A meeting with Cruise and Bird ensued almost immediately. Renner describes being in the room with the superstar and the director, talking about the project. “You know, all of a sudden their voices kind of disappear, and their mouths are moving and I was thinking, like, oh my gosh, I can’t believe I’m in here.”
The whole experience was a little surreal, Renner admits. “Things like that don’t happen too often, at least not to guys like me.”
Renner had another memorable moment last year when he joined Robert Downey Jr., Samuel L. Jackson, Mark Ruffalo and the rest of the “Avengers” cast onstage at a Comic-Con International event.
“I’m not used to being in front of thousands and thousands of people screaming at you, whether they’re screaming obscenities or lovely cheers. You kind of feel like you’re a rock star or something.”
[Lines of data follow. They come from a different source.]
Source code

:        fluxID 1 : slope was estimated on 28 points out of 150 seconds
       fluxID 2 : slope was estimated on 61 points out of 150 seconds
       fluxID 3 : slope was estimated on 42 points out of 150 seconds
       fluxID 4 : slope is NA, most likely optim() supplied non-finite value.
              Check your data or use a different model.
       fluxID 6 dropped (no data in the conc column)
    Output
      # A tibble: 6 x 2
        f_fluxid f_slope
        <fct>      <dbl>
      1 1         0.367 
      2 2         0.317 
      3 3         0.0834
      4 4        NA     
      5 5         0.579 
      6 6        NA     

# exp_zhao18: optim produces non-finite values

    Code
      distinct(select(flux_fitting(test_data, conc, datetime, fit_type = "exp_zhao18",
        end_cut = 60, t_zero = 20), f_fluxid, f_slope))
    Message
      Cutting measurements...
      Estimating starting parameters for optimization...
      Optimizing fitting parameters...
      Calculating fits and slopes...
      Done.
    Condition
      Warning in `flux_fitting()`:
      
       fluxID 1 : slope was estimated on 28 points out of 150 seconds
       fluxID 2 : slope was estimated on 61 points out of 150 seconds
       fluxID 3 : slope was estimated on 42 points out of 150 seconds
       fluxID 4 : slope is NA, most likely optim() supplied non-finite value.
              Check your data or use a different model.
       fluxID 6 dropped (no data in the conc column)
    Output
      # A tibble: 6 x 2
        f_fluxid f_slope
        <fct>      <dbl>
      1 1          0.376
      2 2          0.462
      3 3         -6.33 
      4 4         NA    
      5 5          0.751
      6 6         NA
Renner welcomes all sorts of possibilities for future work, from big-budget movies to small films. But he admits it is nice to be in a movie like “Mission: Impossible,” for an obvious reason.
“If you’re going to be in a ‘Mission: Impossible’ movie, people are going to see it, and on a world stage. It’s kind of cool knowing your movie’s going to be received somehow, to get eyes on it. Most of the movies I’ve done, there’s been no guarantee at all.”